3 Replies Latest reply on Mar 2, 2015 5:54 AM by gpgpucoder

    Performance of work-item built-in functions

    gpgpucoder

      Questions on performance of work-item built-in functions. I'm talking about these:

      get_work_dimNumber of dimensions in use
      get_global_sizeNumber of global work items
      get_global_idGlobal work item ID value
      get_local_sizeNumber of local work items
      get_local_idLocal work item ID
      get_num_groupsNumber of work groups
      get_group_idWork group ID

      Are these like real function calls or more like a constant? I am supposing the latter. I might typically write something like this for a starting location:

       

      int offset = get_group_id(0)*myitemsize*get_local_size(0);

      and initialize other similar offset variables for other things, also using the same built-ins. Or perhaps something like:

      int x = get_global_id(0);

      If I were to never change x, or offset, do I get a performance benefit by defining these variables in the first place? How are registers impacted?  I was thinking about changing above to something like this for readability but don't know of the impact.

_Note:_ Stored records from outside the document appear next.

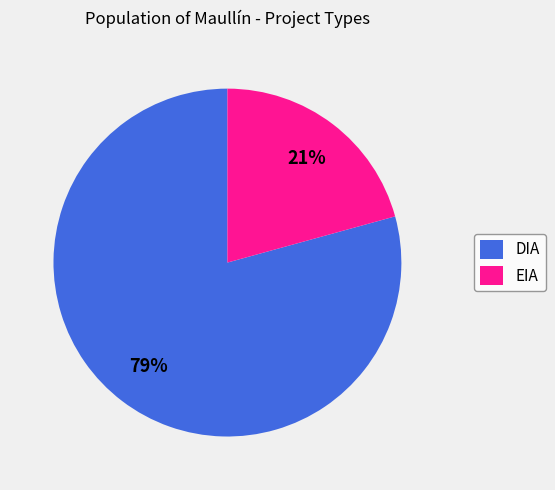

How many slices are in this pie chart?

2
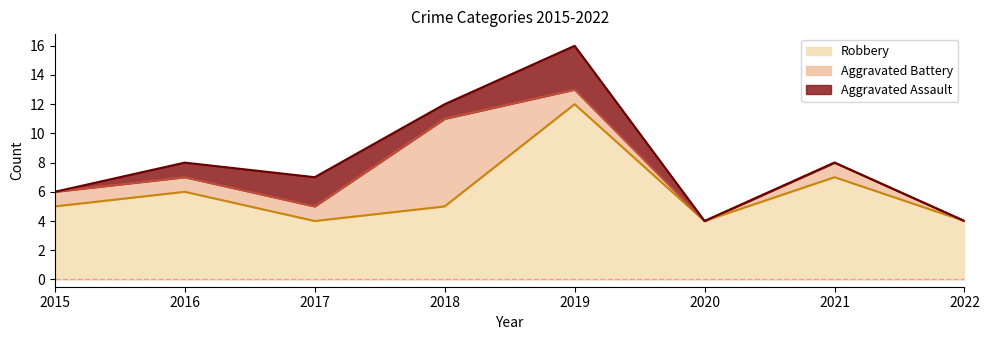

True or false: Aggravated Battery has a value of 0 at 2020.

True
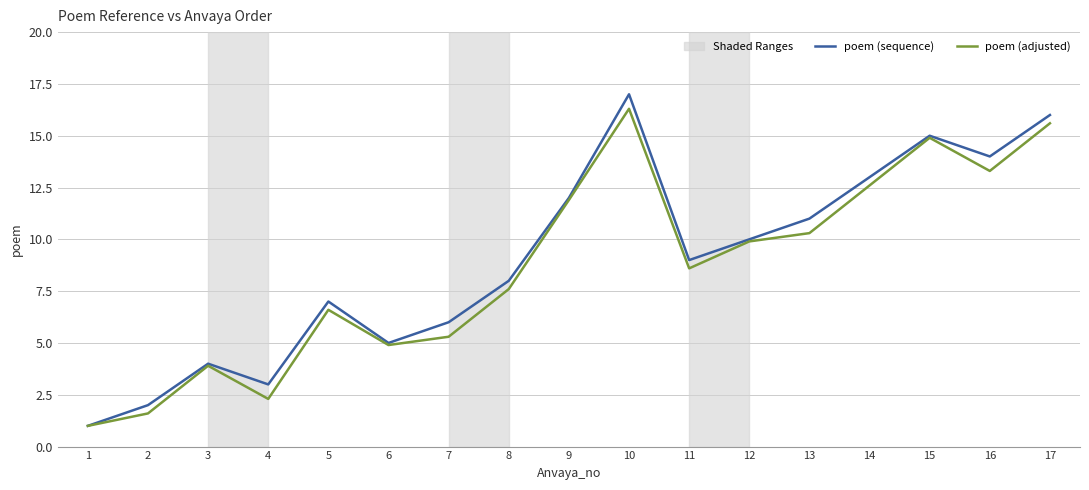

List the labels in order of poem (adjusted) value, smallest first.

1, 2, 4, 3, 6, 7, 5, 8, 11, 12, 13, 9, 14, 16, 15, 17, 10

      #define x get_global_id(0)

        • Re: Performance of work-item built-in functions
          maxdz8

          gpgpucoder wrote:

          I might typically write something like this for a starting location:

          int offset = get_group_id(0)*myitemsize*get_local_size(0);

          and initialize other similar offset variables for other things, also using the same built-ins. Or perhaps something like:

          int x = get_global_id(0);

          Leaving aside that you're not going to measure any performance difference in any case as long as you call them once...

           

          It is my understanding get_global_id(d) is in fact a register populated by the dispatcher before the kernel runs its first instruction. Feel free to rename it as you want, the compiler will happily detect this and remove. I would suggest against calling it x, but in some cases it is acceptable.

           

          I haven't investigated the others but I'd expect them to come from registers as well.

           

          Be sure to remember int x = get_global_id(0) will most likely be different from get_group_id(0)*get_local_size(0)+get_local_id(0) due to index offset at dispatch (I often get lazy on this one).

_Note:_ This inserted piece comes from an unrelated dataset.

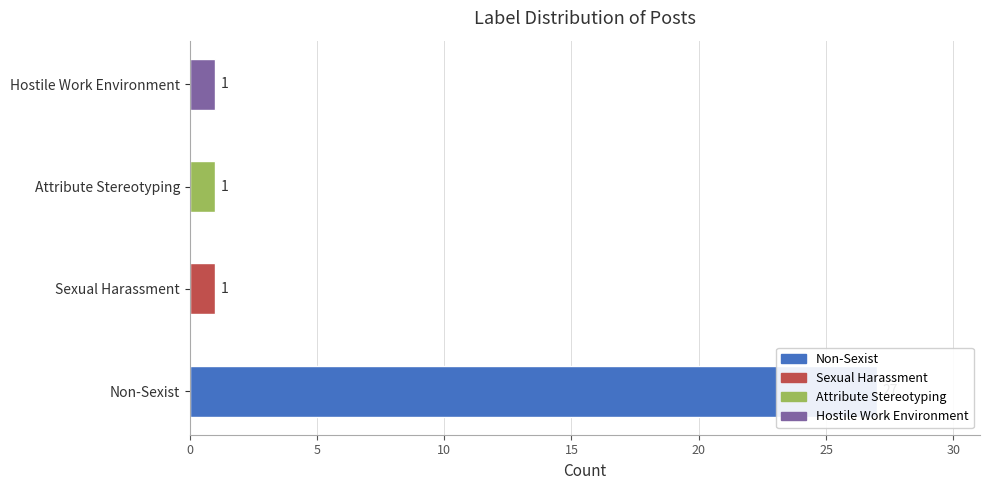

What is the change in value from 0 to 5?

-26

          1 of 1 people found this helpful
            • Re: Performance of work-item built-in functions
              realhet

              I think get_group_id(0) contains the base index too (lower bound of the kernel domain). In the disasm, get_group_id(0) uses one more instruction than get_global_id(0), I guess that extra instruction divides the groupsize aligned lower bound by the groupsize.

              Only get_local_id(0) is able to work directly from registers, all others are have to access extra data from memory (that contains all the info on the kernel domain).

              In pure asm it is possible to calculate a 24bit global id in one cycle with MAD24, but it is only 0 based.

               

              Anyways, if the kernel is only a few instructions long, this is a big penalty, but if it is a thousands times bigger kernel, then these extra reads and calculations doesn't matter.

              • Re: Performance of work-item built-in functions
                gpgpucoder

                Thank you for the insight. I didn't make it sufficiently clear that I have places where I am presently calling those functions more than once, in order to initialize various indexes and offsets. So I wanted best insight on how to streamline my usage, such as to not impact registers too much.  In the brief experiments I have done on some very simplified code, I've seen no difference in using the function vs a variable. I will review the generated IR code when I get a moment.